On 3/14/19 2:29 PM, Florian Lindner via Boost wrote:
Am 14.03.19 um 10:11 schrieb Andrey Semashev via Boost:
I haven't had experience with Lustre, but I'm guessing it may be related. Did you try calling fsync between close and rename?
No, I was assuming that close() does this. I have modified the code to
{ namespace fs = boost::filesystem; auto path = getFilename(); auto tmp = fs::path(path + "~"); fs::create_directories(tmp.parent_path()); boost::iostreams::streamboost::iostreams::file_descriptor_sink ofs(tmp); ofs << info; ::fdatasync(ofs->handle()); ofs.close(); fs::rename(tmp, path); }
Reproducing the bug is hard, as so far, it only has appeared on really huge runs with more than 4000 processors.
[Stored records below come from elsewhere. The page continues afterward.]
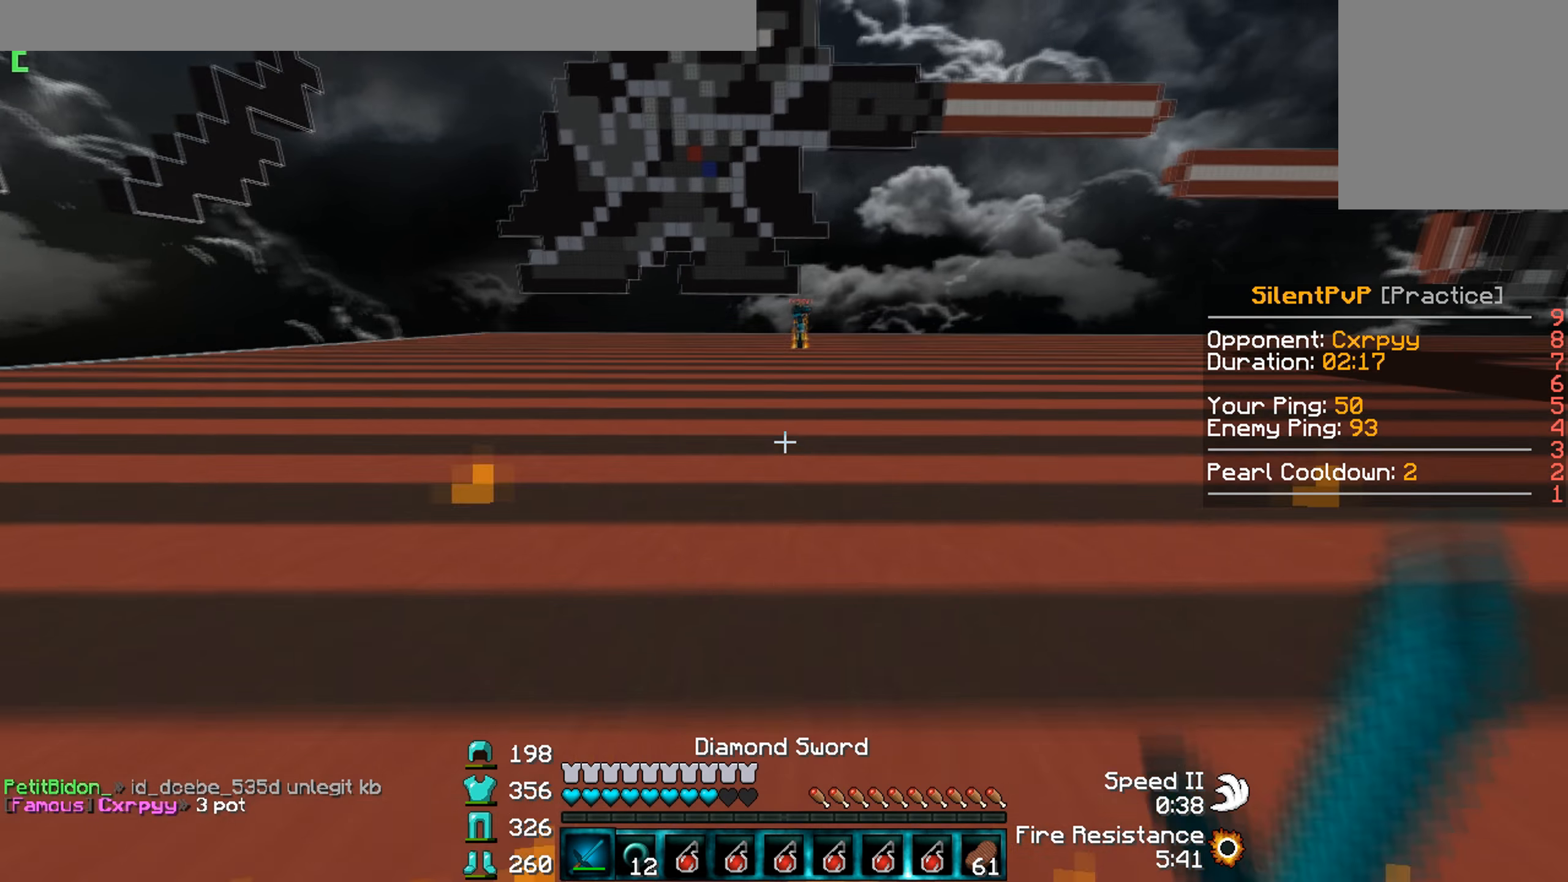
{"keys": ["w"], "events": [[167, "a", "down"], [467, "a", "up"]]}
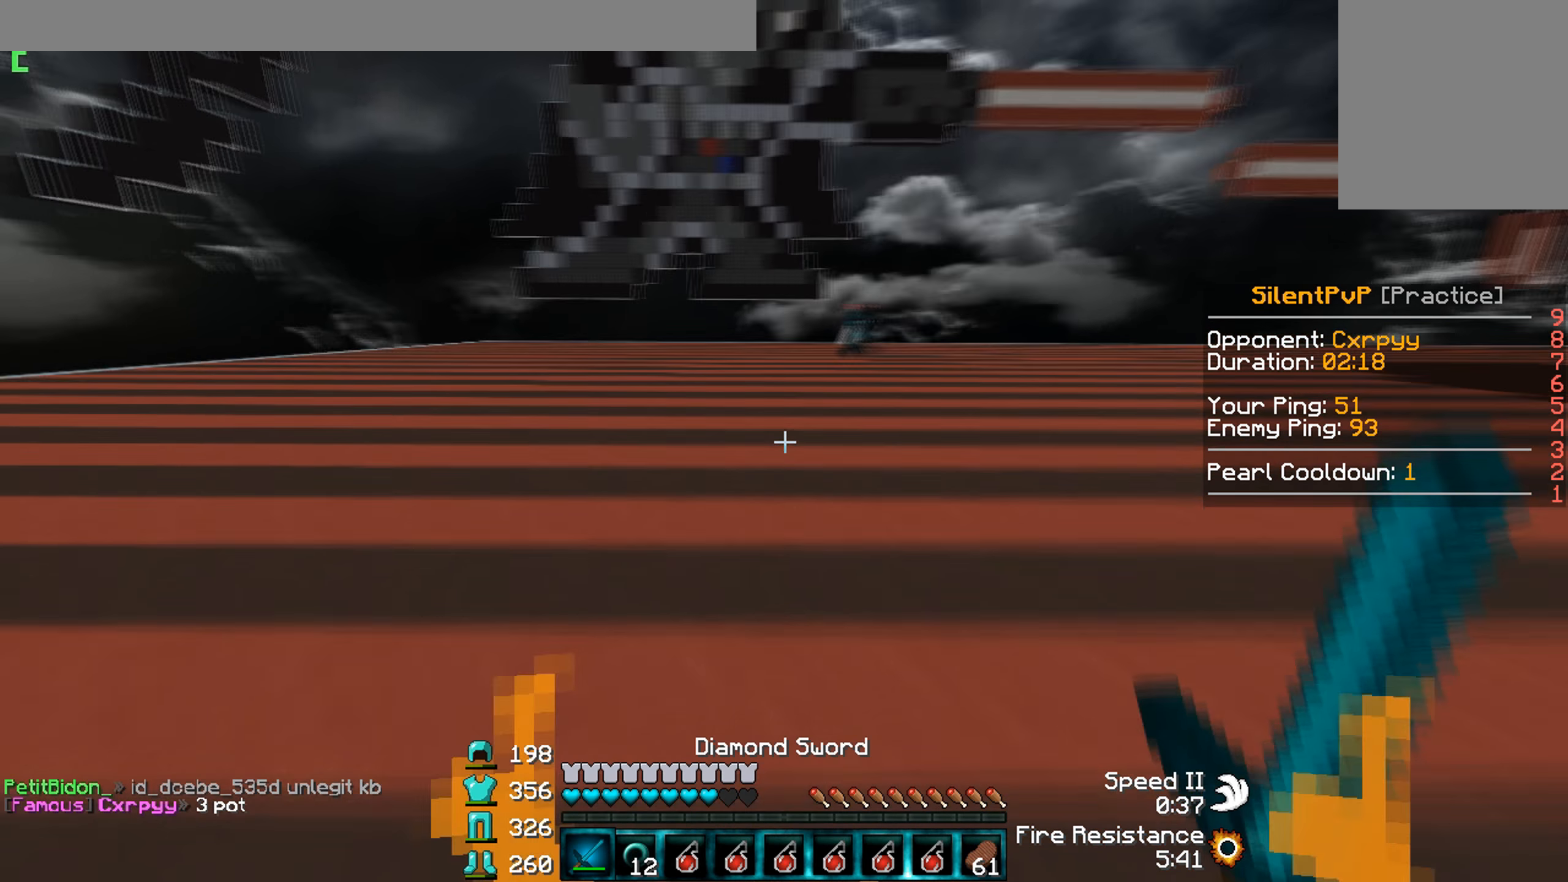
{"keys": [], "events": [[167, "w", "up"], [234, "d", "down"], [400, "d", "up"]]}
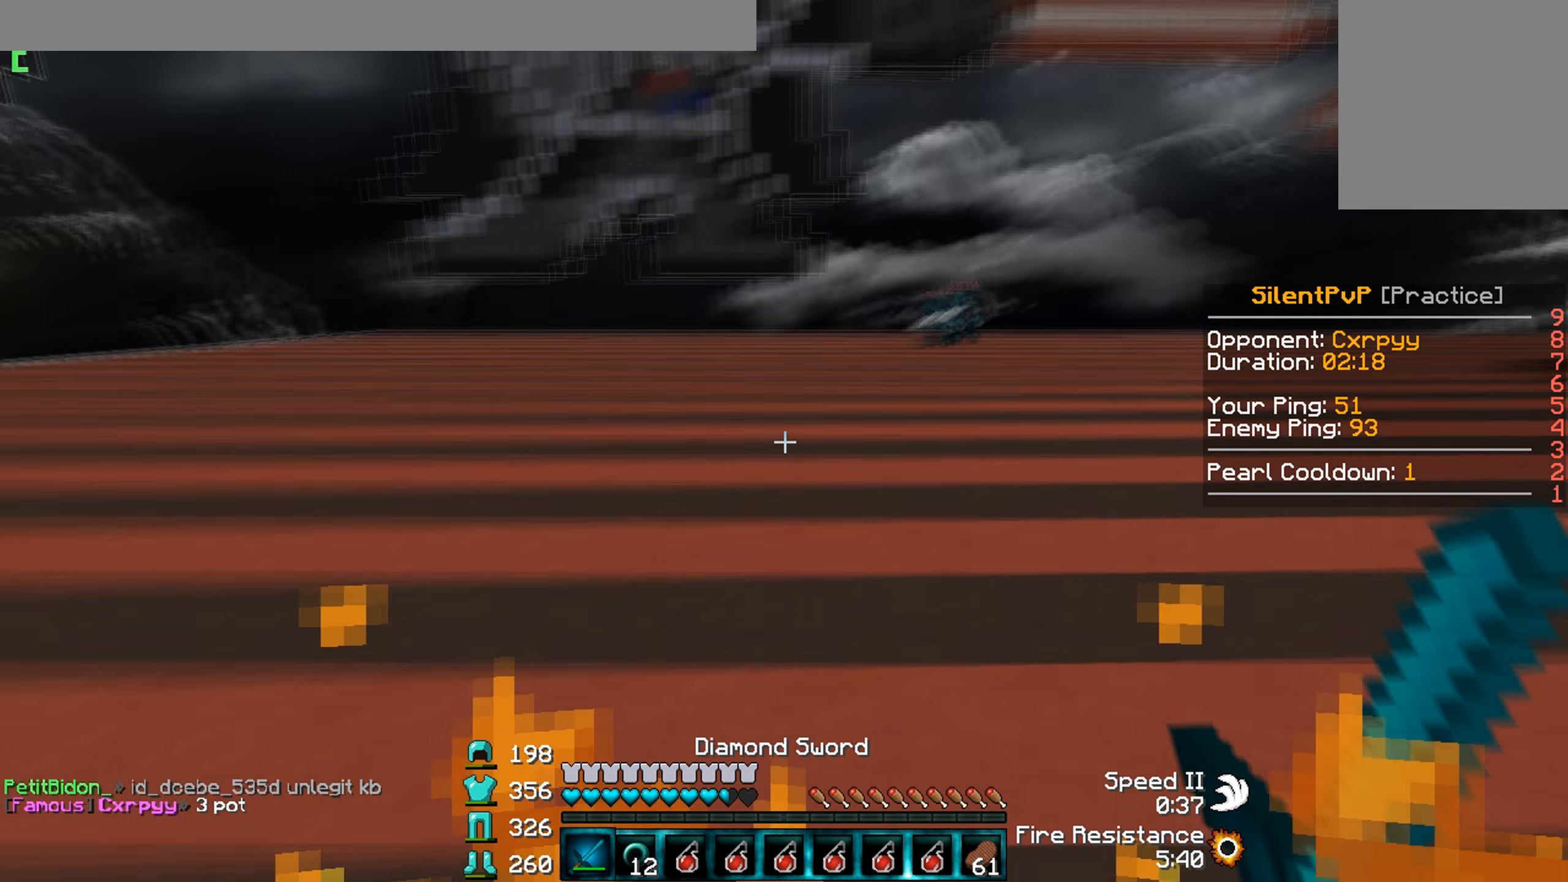
{"keys": [], "events": [[100, "d", "down"], [200, "w", "down"], [300, "a", "down"], [300, "d", "up"], [467, "a", "up"], [467, "w", "up"]]}
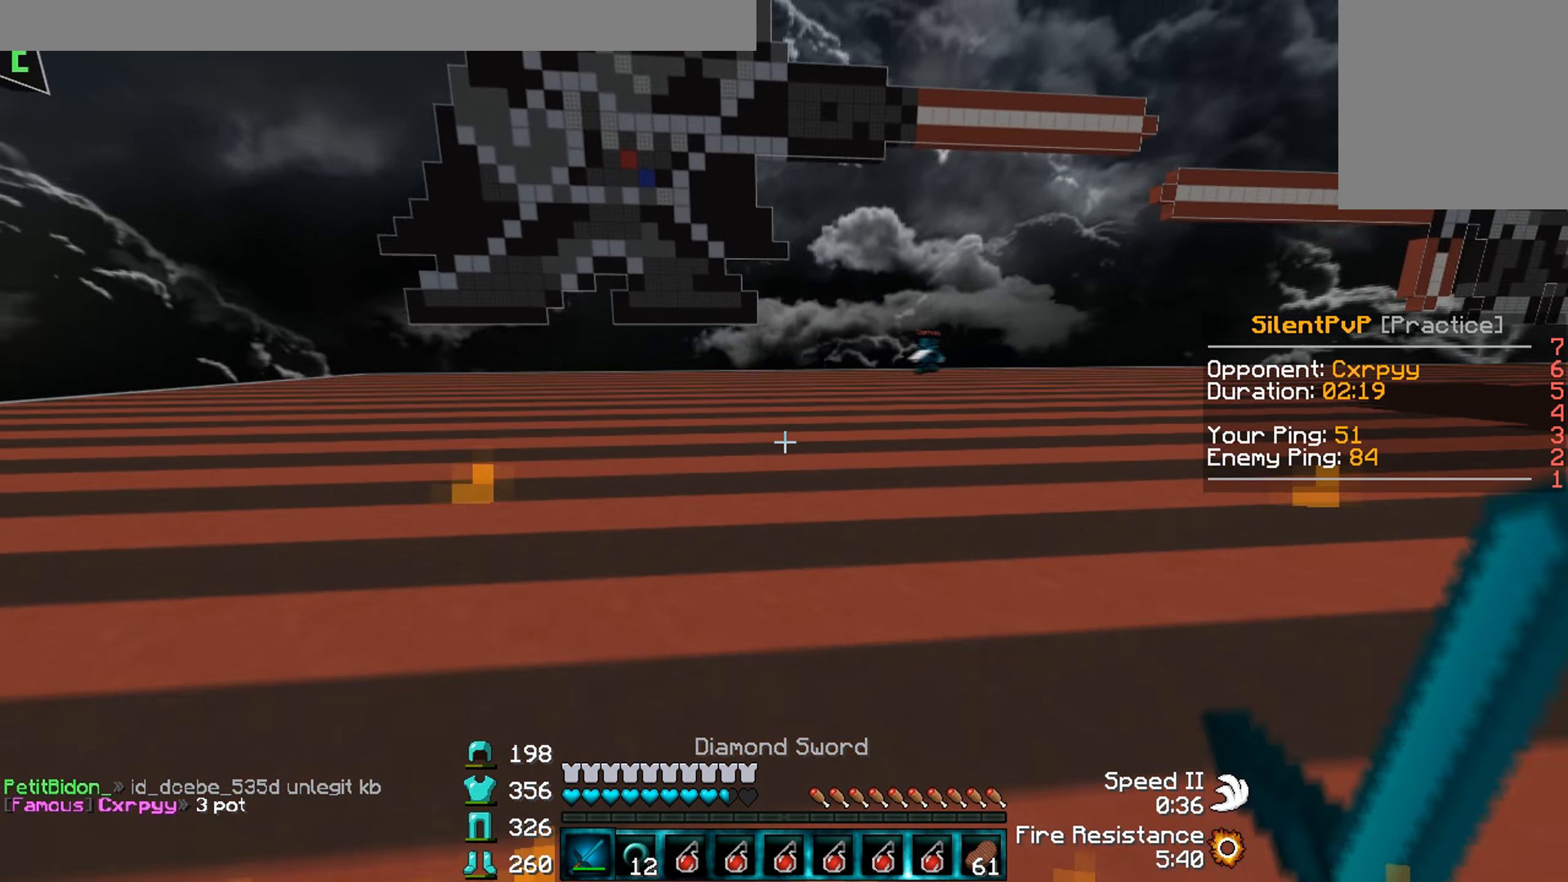
{"keys": [], "events": []}
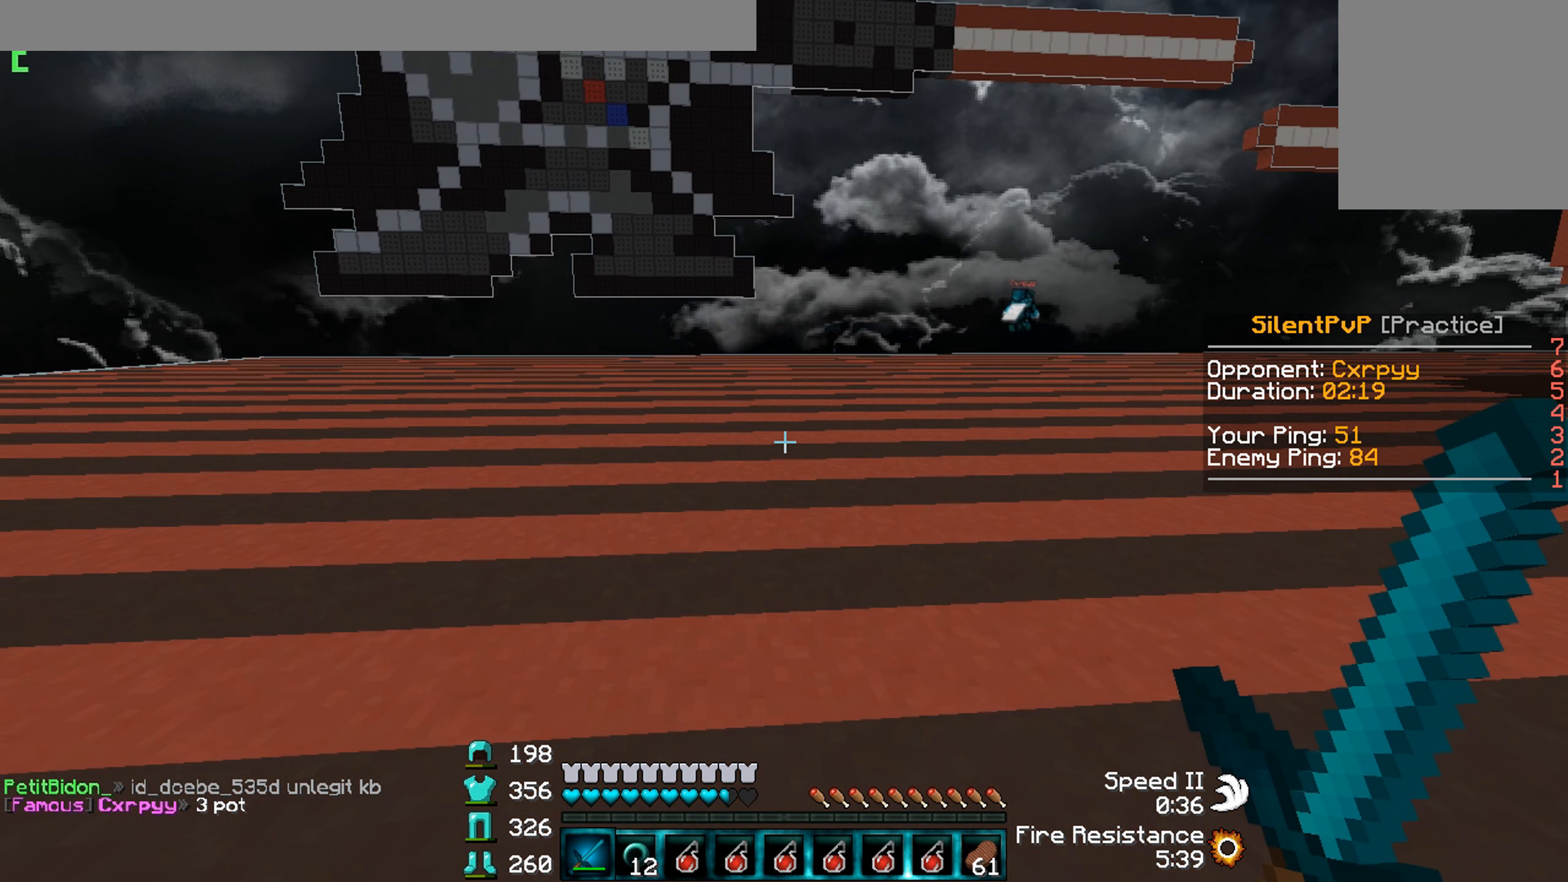
{"keys": [], "events": []}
close doesn't guarantee that written data or metadata has reached the media. IOW, other processes may not observe the file creation immediately after close. fdatasync only guarantees that for data but not metadata. fsync guarantees that for both, which is why I explicitly mentioned it and not fdatasync. For distributed filesystems, "media" typically means something else than the physical storage on the nodes. Exactly what it means depends on the filesystem. Normally, one would expect that OS (and filesystem driver in the OS, in particular) would guarantee that file creation would be visible at least to the same process (thread) that created the file, even if that operation did not reach the media. I allow that Lustre doesn't maintain this guarantee, and if so, I would think this is a filesystem problem, not that of user's application or Boost.Filesystem. This may be a design choice (which would be wrong, IMHO) or even a configurable option with some tradeoff, not necessarilly a programming bug.